I have mentioned this time and time again, look for consistency of results in the analysts and house strategy. Follow those who have argued well in the past, look for those who are focused on the more important factors correctly. And... always try to get hold of the extremes, in this case get a hold of: CIMB's which has a new outrageous TP of RM14.10, OSK's which has a TP of RM11.00 and the Citigroup sell which has the TP at RM5.77, and the UOB Kay Hian TP of RM6.88.

They all are different because they have chosen on different ways of interpreting what is good value, what is fair value, and which prevailing FACTORS will be dominating the share price going forward. OSK has held on to the notion that PB's strong loans and deposit growth and superior asset quality will be the focal points for the stock, thus allowing PB's to retain its premium rating and performance.

CIMB's outrageous TP basically affirms that no matter what the management is solid enough to counter and withstand any succession issues. CIMB thinks that earnings growth momentum will remain strong, supported by PB' superior ROE in the 20s, greater contribution from China and new avenue in bancassurance.

Maybank Investment has since upgraded the TP from RM7.60 to RM9.00, but still lagging the rest. They are negative because they see valuations having run ahead of fundamentals. They think that long term ROEs will be in the 15%-18% range rather than the 20s as was predicted by CIMB. The team also felt that beyond the present market rally, the economic recovery remains hazy.

If you ask me, I think CIMB is too fuzzy and trigger happy, all caught up with the partying mode. PB's current valuations have run way ahead. I am not seeing much upside at all, in fact I see it settling between RM8.50-RM10.50 for the next 12 months. The valuations and impressions I get is that it has "no room" for disappointment. It trades at a ridiculously high 80% premium in proice-to-book valuations against its peers - whether justified or not, it clearly show very little upside, unless you think it will trade at 120% premiums??!! My final say on PB, is that its not a stock you want to be holding in a market rally!!! Its a stock you want to be holding in a flat or negative market, its a fucking defensive stock.
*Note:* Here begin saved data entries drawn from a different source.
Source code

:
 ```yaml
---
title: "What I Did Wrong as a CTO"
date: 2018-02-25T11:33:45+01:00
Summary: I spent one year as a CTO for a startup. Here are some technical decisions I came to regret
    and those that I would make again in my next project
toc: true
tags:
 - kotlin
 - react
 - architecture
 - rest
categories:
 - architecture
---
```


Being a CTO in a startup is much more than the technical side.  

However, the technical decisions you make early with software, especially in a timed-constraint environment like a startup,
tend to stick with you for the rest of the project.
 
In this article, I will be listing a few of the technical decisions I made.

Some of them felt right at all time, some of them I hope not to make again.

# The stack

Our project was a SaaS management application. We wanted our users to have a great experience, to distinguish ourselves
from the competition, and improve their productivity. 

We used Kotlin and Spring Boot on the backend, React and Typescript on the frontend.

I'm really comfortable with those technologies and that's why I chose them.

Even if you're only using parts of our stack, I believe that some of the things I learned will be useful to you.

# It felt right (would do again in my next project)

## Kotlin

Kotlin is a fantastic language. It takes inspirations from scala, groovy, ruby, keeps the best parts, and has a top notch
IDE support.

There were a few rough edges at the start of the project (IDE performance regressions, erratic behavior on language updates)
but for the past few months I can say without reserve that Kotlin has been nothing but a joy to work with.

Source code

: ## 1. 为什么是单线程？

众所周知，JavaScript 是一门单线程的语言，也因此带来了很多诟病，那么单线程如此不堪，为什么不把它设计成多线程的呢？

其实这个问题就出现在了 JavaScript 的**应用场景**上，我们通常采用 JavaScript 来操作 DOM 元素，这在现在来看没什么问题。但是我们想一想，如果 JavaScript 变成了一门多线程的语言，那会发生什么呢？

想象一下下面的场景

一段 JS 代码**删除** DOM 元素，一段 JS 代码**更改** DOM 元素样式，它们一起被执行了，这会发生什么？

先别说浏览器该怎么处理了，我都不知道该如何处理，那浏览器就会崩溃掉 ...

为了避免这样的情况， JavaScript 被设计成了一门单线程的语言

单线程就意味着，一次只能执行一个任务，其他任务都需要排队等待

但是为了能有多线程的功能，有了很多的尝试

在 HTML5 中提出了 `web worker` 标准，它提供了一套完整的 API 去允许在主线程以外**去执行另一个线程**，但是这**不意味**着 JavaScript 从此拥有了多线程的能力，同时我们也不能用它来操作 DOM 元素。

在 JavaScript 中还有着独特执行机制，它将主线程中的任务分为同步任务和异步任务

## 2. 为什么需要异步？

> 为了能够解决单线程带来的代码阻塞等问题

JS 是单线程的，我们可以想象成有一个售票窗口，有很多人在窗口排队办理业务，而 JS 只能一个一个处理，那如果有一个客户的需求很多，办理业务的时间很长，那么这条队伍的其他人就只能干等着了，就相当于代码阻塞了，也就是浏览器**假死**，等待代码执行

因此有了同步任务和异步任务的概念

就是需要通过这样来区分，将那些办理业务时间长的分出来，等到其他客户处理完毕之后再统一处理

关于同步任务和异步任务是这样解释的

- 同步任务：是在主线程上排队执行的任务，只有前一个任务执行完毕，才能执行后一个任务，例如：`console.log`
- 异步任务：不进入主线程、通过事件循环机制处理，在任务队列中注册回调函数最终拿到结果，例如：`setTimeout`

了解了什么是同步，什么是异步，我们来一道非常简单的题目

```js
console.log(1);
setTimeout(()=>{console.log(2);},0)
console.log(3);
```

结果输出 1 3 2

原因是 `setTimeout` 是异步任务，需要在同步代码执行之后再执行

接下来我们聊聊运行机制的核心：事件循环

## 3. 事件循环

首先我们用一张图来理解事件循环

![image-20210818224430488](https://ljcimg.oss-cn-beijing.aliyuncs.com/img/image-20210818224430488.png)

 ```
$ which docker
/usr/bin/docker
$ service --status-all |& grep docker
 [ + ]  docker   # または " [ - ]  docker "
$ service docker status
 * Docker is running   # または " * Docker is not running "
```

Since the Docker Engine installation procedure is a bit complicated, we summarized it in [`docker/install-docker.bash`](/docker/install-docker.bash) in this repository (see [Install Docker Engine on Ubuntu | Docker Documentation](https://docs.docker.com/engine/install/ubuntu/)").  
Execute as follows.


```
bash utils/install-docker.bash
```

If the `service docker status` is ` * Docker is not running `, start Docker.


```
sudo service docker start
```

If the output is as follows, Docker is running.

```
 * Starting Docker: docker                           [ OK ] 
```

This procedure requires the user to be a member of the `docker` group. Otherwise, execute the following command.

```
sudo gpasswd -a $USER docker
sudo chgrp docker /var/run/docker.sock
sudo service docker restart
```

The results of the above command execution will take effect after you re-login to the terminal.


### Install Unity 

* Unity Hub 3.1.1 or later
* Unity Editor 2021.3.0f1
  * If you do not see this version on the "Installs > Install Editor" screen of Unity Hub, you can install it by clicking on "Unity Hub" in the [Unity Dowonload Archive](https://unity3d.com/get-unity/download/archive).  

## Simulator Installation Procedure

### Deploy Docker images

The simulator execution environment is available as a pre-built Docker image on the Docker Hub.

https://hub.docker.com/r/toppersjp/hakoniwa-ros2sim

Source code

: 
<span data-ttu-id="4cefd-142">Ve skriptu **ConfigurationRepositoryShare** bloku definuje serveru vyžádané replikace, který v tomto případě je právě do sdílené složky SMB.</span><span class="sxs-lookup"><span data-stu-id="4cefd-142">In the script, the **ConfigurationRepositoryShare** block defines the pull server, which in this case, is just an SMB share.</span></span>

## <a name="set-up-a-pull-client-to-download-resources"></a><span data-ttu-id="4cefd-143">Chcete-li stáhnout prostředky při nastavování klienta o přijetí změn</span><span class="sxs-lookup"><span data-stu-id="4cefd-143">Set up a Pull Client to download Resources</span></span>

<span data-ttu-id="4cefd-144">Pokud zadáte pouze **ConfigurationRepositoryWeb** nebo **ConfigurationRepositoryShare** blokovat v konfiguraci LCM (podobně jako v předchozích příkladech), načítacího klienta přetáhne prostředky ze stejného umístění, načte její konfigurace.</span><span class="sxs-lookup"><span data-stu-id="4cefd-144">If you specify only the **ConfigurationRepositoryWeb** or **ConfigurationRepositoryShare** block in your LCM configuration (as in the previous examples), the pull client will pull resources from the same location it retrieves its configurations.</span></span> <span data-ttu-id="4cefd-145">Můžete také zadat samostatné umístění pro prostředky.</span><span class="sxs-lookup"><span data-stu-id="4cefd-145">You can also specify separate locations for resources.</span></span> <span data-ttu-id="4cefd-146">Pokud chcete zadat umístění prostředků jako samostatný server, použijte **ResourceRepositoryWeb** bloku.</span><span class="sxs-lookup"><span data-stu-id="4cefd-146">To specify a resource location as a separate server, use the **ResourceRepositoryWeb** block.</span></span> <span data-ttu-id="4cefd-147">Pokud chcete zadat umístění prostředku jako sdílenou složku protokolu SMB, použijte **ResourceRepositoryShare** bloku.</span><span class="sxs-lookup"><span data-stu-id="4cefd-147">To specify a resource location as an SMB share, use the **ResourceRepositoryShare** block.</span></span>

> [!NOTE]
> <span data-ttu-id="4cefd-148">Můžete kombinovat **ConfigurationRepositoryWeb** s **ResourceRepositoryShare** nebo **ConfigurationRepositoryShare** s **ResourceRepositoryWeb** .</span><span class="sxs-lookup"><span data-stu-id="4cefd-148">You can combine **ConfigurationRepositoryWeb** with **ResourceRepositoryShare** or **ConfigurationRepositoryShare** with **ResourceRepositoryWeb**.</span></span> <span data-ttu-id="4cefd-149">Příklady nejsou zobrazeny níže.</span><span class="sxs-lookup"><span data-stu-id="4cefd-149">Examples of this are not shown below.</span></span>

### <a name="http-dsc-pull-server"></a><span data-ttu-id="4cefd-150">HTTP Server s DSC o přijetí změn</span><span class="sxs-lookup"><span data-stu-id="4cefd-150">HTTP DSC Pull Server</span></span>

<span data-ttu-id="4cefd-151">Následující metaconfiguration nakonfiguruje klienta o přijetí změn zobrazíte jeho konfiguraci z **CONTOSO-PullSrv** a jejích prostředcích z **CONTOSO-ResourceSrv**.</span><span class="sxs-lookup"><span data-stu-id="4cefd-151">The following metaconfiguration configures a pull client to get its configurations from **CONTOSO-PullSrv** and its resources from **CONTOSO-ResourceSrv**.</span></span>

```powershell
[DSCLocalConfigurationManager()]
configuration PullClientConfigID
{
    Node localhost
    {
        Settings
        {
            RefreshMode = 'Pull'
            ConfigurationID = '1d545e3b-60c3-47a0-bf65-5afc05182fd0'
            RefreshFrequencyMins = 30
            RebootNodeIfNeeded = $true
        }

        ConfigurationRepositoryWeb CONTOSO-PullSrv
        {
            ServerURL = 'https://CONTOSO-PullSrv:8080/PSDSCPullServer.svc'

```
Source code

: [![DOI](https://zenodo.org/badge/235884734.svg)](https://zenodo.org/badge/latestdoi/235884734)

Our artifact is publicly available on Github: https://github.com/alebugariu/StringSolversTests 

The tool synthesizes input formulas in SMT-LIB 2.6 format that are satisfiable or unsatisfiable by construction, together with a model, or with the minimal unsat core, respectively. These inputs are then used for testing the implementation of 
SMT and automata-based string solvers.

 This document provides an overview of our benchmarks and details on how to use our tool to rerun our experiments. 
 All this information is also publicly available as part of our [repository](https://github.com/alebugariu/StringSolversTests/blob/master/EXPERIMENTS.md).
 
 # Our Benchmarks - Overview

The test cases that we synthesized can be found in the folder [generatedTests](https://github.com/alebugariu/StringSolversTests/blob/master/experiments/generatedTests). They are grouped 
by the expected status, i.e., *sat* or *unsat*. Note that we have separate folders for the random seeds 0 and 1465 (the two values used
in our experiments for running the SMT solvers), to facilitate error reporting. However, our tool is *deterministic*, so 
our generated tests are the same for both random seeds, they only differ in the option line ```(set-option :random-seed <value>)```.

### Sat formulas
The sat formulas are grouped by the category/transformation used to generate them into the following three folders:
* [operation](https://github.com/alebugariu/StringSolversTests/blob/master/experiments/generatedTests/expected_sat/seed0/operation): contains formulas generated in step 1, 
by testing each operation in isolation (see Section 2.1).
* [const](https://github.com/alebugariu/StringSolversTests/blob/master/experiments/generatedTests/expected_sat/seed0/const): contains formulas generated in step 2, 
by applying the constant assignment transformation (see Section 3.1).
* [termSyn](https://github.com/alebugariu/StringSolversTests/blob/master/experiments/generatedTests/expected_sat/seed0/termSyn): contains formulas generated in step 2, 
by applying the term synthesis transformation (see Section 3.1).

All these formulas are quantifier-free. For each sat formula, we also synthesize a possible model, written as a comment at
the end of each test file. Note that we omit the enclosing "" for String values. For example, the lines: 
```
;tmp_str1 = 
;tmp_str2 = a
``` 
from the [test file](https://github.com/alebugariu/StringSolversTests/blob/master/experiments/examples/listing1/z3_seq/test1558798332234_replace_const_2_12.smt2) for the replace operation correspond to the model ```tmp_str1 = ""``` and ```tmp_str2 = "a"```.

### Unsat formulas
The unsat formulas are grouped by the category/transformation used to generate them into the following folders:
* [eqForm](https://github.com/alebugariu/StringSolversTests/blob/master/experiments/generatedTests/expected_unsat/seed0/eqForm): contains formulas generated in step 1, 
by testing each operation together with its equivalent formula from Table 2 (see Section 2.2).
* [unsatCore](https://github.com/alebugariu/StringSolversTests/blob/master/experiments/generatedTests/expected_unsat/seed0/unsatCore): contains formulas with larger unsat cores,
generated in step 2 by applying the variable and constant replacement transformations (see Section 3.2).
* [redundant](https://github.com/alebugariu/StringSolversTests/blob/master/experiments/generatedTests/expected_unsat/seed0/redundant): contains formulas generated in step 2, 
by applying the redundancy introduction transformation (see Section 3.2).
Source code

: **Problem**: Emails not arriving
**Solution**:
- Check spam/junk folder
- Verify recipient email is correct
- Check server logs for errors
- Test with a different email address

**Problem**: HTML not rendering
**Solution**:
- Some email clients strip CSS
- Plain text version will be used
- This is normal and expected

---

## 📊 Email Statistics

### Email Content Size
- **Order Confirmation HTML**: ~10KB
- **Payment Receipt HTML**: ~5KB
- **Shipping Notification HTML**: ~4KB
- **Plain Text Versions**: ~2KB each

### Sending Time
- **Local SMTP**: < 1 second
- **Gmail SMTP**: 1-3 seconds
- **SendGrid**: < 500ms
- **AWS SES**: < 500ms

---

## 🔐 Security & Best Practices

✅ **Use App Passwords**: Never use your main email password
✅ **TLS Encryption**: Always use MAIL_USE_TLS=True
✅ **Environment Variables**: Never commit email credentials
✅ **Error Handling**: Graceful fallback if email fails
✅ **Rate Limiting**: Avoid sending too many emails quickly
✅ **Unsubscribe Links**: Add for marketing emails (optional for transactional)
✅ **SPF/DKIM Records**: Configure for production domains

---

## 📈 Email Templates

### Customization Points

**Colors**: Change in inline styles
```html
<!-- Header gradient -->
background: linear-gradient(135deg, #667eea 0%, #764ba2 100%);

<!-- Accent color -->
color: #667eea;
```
So, Mr. Ooi, hope that clears it up a bit, not a defence by any means but hey... we have to remember that accounting is a modern day creation, so too is a stock market, we did not have both 150 years ago (I think). When its a man made thing (and not a natural science like physiscs or biology), it is very very hard to nail down what is the truth at any point in time. It becomes who can bullshit better.

p/s photos: Kristy Yeung Kung Yu


HC said...

interesting article. i have to agree that it is the most overpaid and undeserving industry in the world. People getting paid for bullshiting even when they are underperforming the benchmark (as long as fund size is large enough to generate management fees). Not to forget analyst factors performed very poorly during the post lehman period. Anyway, they would probably perform well now due to herd effect and public's reliance on stock recommendations by analysts.

soonyeah said...

Hi Dali, wondering what is your view on the market now ? Any change from your earlier pessimistic view ??

Ooi Beng Hooi said...

Thanks for the elaborated explanation

Martin said...

Wah. Sound like sour grapes. A simple answer would be - people have different expectations, therefore different price targets. If everyone thinks alike, there will be no market.


I like the candor. Brought a smile to my face.